According to ABC, the lawsuit filed in the U.S. District Court for the Southern District of New York on December 24 states that "The 'real world significance' of this bias lay unaddressed until the middle of the coronavirus pandemic, which converged with a greater awareness of structural racism which exists in many aspects of society."

Alex Morales, the plaintiff who brought the suit, said he was totally aware of the oximeter when he bought the Apple device at some point in either 2020 or 2021, according to the New York Post. The Blood Oxygen App, which comes with the Apple Watch Series 6 and newer models, enables a user to measure their blood oxygen levels just by wearing the watch on their wrist.

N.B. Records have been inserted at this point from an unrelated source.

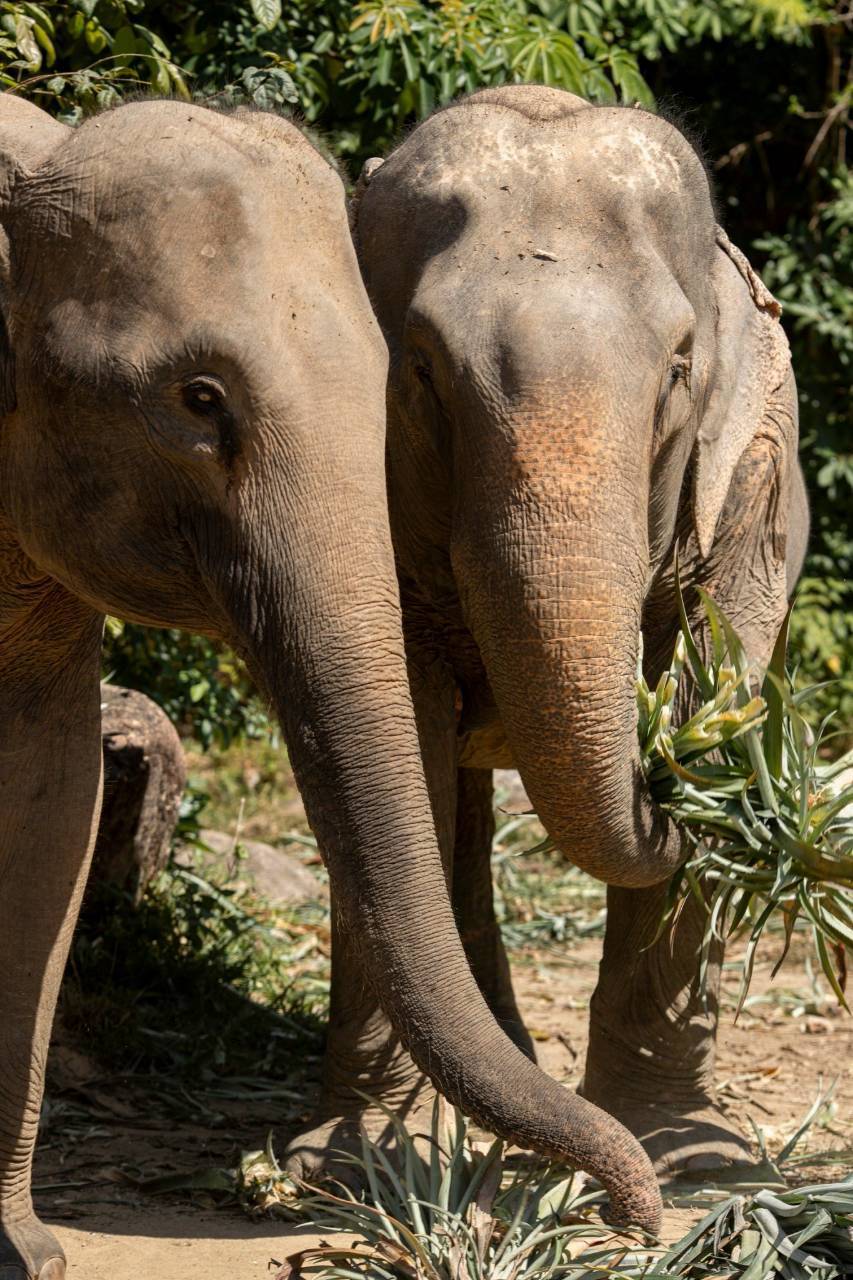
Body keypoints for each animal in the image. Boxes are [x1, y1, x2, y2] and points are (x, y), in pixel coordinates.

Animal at [291, 84, 810, 1191]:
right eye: (422, 370)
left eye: (678, 369)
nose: (661, 773)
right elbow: (403, 743)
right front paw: (355, 1163)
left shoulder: (754, 472)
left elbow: (717, 668)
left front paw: (694, 1155)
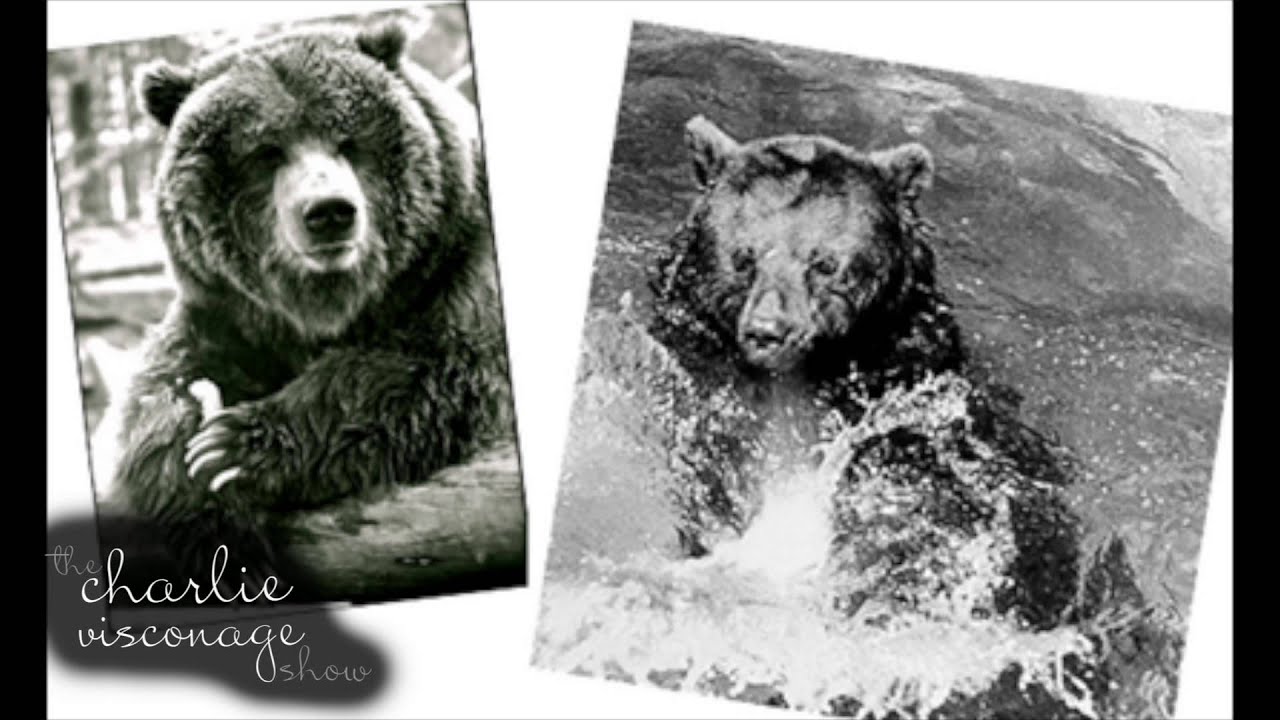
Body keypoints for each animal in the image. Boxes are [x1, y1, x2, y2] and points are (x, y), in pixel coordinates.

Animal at [102, 21, 514, 596]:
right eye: (266, 152)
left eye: (348, 141)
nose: (329, 212)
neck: (327, 308)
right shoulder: (230, 313)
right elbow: (159, 394)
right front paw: (215, 514)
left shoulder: (459, 269)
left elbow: (434, 367)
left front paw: (233, 444)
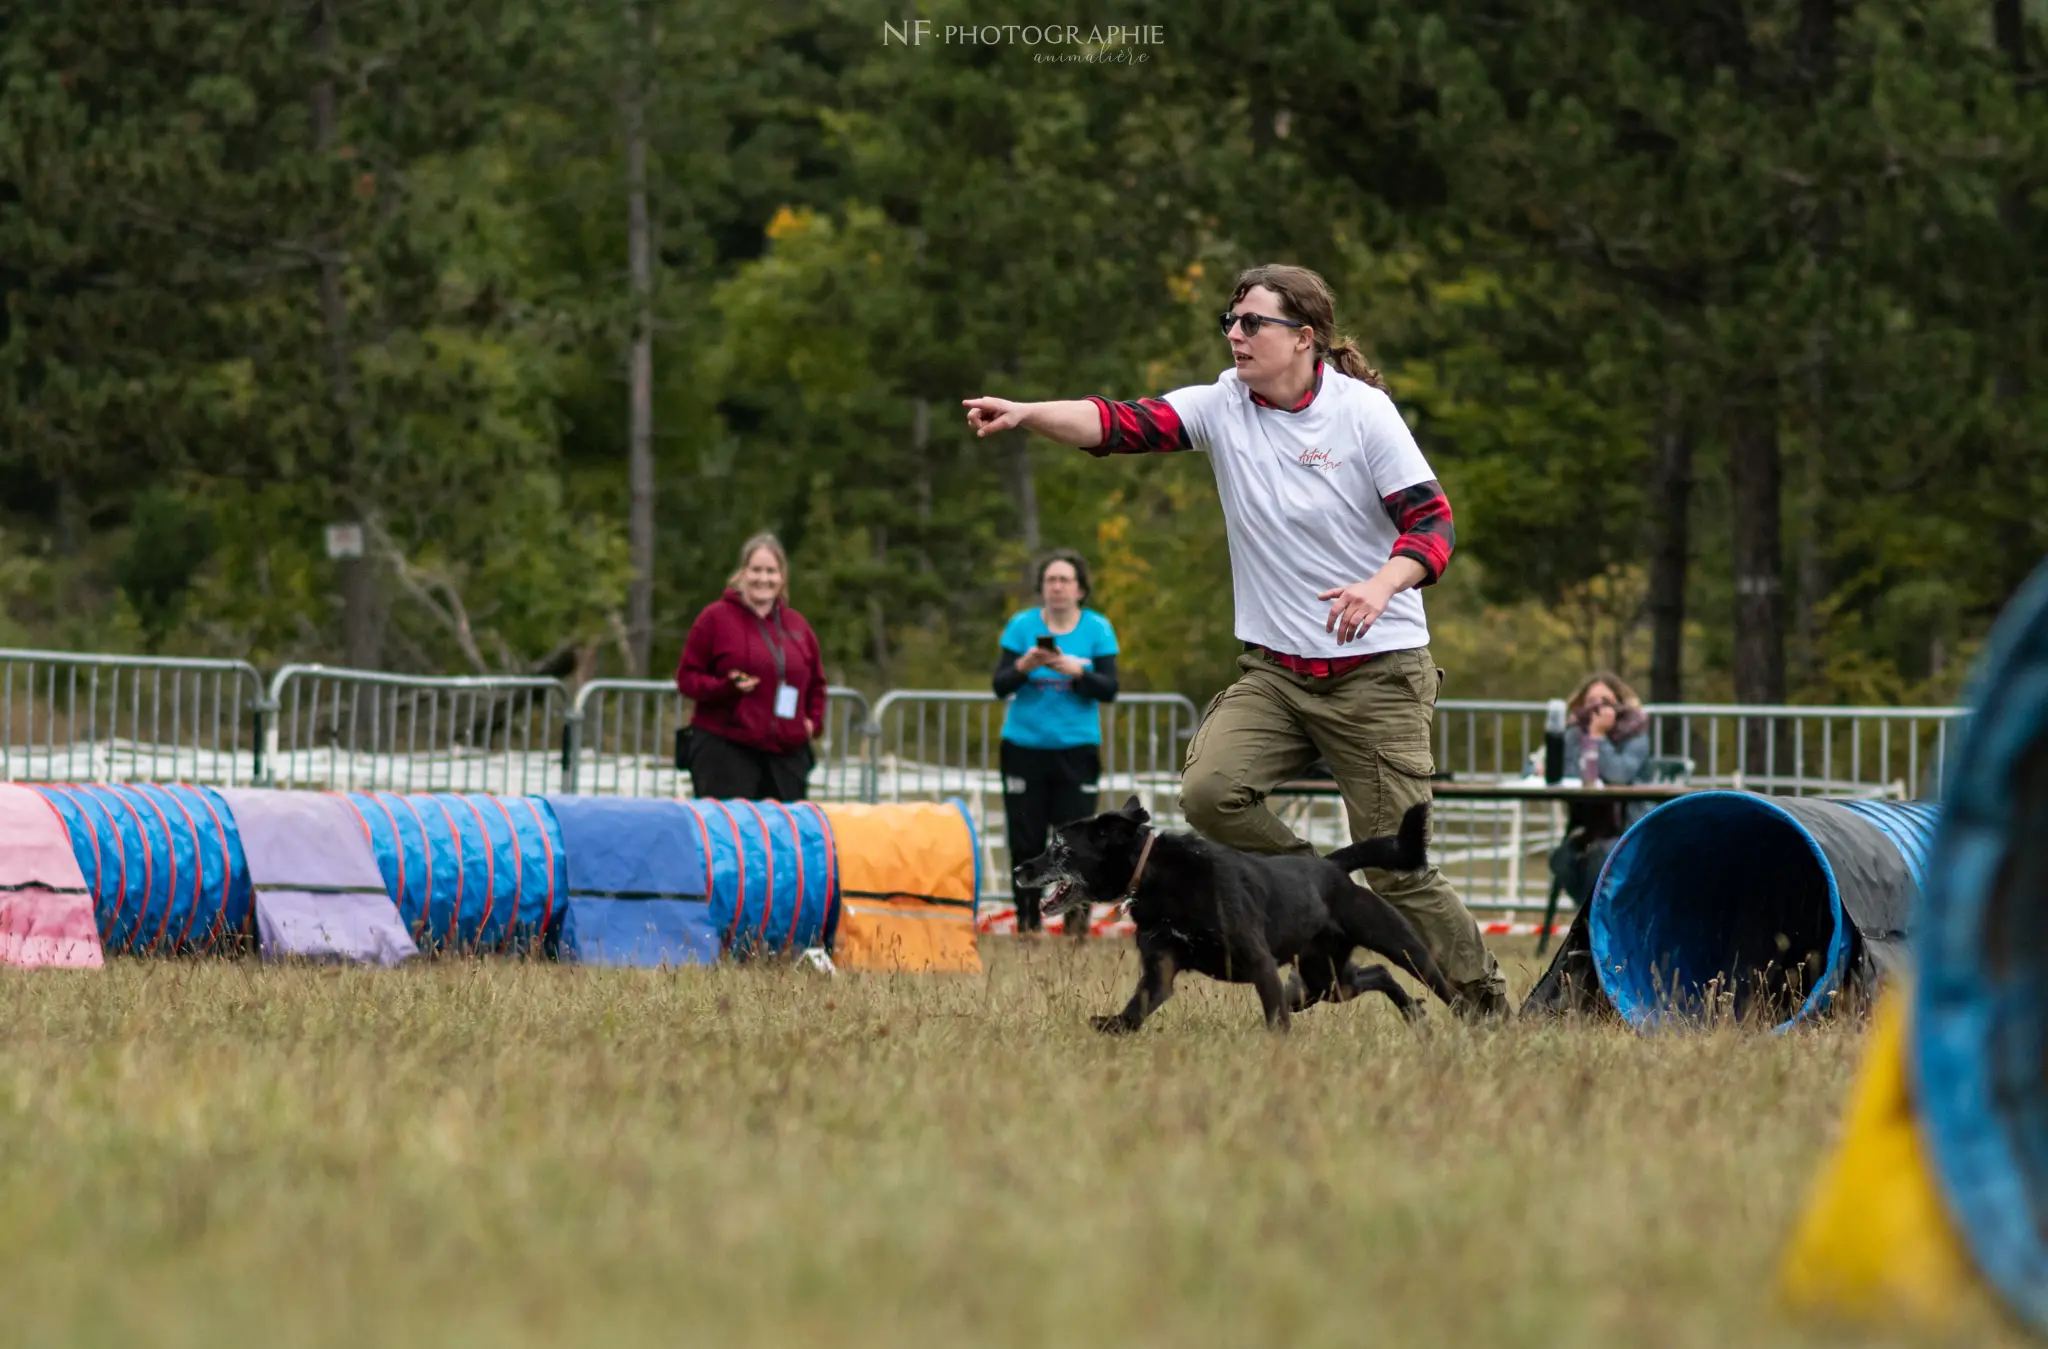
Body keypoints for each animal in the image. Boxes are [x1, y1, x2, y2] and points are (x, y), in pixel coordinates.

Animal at [1015, 802, 1466, 1035]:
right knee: (1375, 975)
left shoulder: (1259, 963)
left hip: (1400, 946)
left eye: (1060, 848)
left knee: (1437, 982)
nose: (1019, 868)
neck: (1158, 876)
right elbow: (1135, 1008)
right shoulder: (1160, 969)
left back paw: (1469, 1019)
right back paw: (1415, 1015)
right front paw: (1110, 1026)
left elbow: (1276, 1021)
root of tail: (1332, 866)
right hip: (1325, 979)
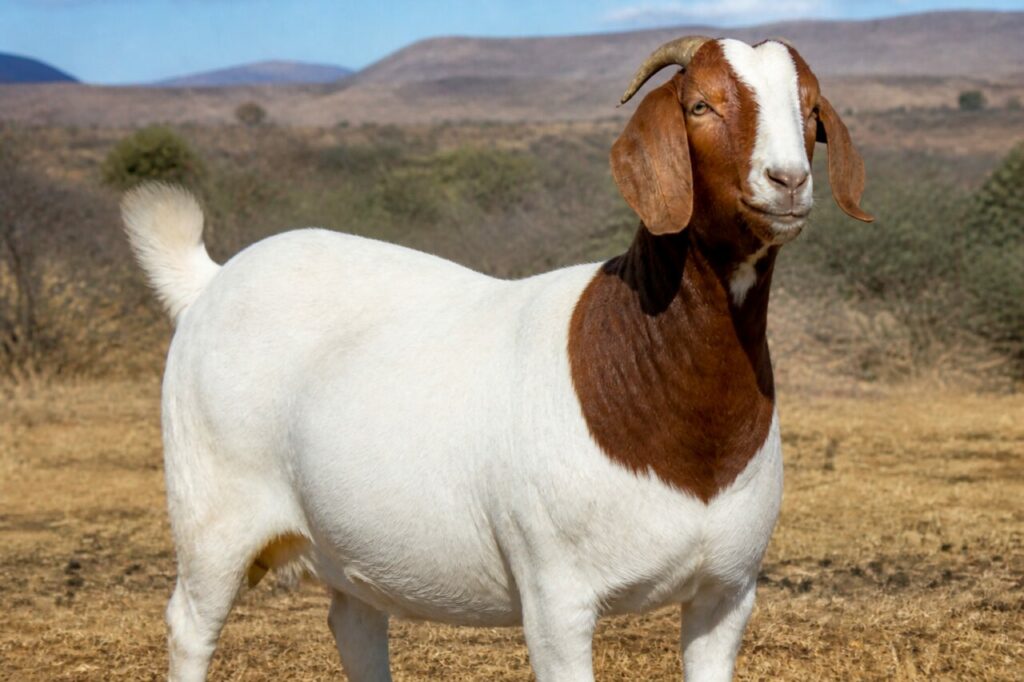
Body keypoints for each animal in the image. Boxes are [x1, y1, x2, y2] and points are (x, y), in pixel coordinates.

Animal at [123, 36, 871, 682]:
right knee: (191, 624)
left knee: (356, 623)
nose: (786, 181)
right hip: (212, 512)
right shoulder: (557, 598)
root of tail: (210, 281)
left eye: (810, 110)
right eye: (700, 106)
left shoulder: (727, 592)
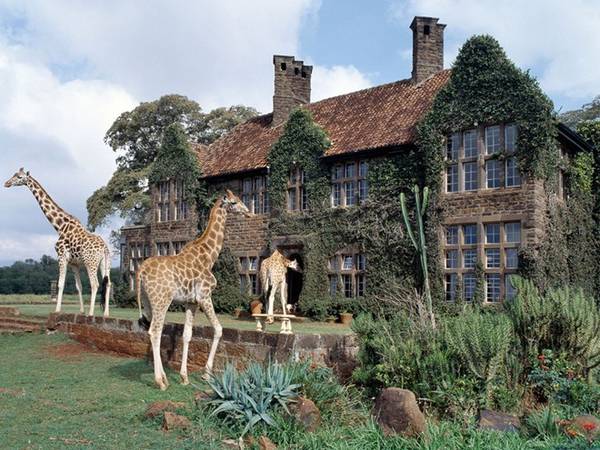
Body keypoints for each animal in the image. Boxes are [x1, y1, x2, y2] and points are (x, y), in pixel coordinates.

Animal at [4, 168, 111, 316]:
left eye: (19, 177)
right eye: (13, 175)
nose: (6, 183)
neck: (59, 226)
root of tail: (104, 248)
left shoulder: (61, 256)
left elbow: (60, 284)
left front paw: (57, 310)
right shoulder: (74, 263)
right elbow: (78, 286)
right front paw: (81, 311)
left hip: (91, 262)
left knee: (95, 284)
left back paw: (91, 313)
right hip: (104, 263)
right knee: (108, 284)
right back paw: (106, 314)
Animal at [137, 188, 252, 388]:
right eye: (234, 202)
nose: (248, 212)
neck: (209, 256)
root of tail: (141, 272)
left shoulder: (191, 302)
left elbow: (187, 335)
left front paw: (184, 377)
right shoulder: (204, 296)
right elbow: (218, 329)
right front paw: (207, 374)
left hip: (147, 302)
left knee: (151, 330)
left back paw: (164, 377)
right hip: (161, 300)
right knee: (155, 332)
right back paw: (160, 381)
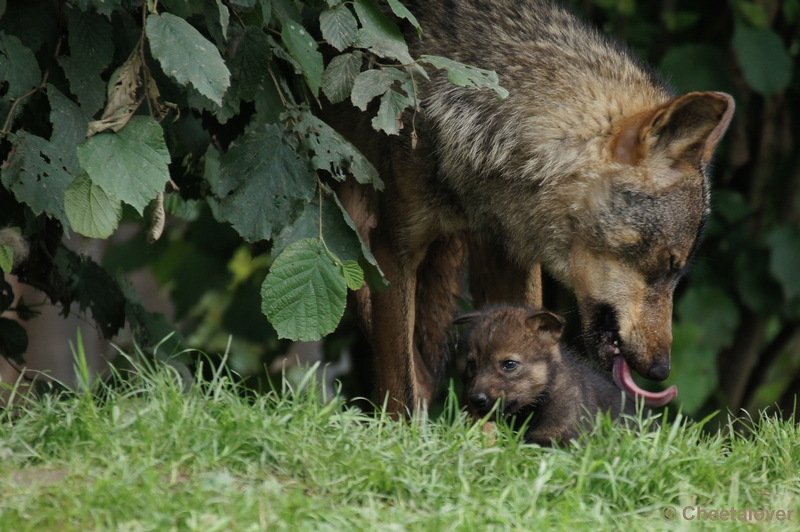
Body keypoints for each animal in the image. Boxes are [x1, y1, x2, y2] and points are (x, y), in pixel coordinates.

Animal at [328, 0, 736, 412]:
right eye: (668, 266)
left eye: (677, 272)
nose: (661, 370)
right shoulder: (394, 250)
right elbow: (401, 388)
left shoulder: (509, 258)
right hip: (350, 238)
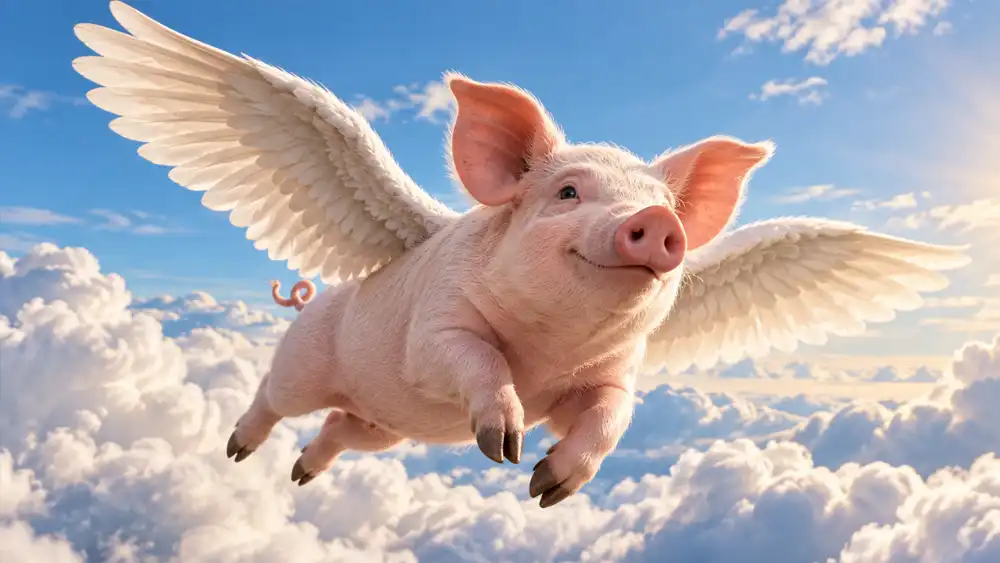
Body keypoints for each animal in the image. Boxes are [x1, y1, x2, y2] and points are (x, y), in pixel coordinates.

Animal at [230, 75, 772, 508]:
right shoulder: (433, 329)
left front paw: (544, 489)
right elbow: (475, 355)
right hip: (306, 362)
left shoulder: (611, 375)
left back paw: (301, 473)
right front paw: (504, 449)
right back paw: (238, 449)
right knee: (274, 393)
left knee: (339, 429)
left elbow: (611, 417)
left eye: (665, 204)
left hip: (382, 429)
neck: (547, 353)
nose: (657, 219)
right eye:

In the lawsuit, Morales claims he knew the device "purported to measure blood oxygen levels and he believed it did this without regard to skin tone."

Apple's oximeter device operates by using light to hit a person's skin and then estimating how much light is absorbed by the red blood cells.

The lawsuit alleges that these machines were "significantly less accurate in measuring blood oxygen levels based on skin color." Further, the suit says that the Covid pandemic "confirmed the clinical significance of racial bias of pulse oximetry."

A Washington Post article from July claimed the technology was faulty because it did not provide "equitable" results and that its creators lacked "intentionality" of a racial sort when creating the technology.

Dr. Darien Sutton, an ABC News medical contributor, said, "How much light is absorbed tells you how much oxygen you have because red blood cells carry oxygen. The problem is that darker skin also absorbs light, so it can give you a falsely elevated reading."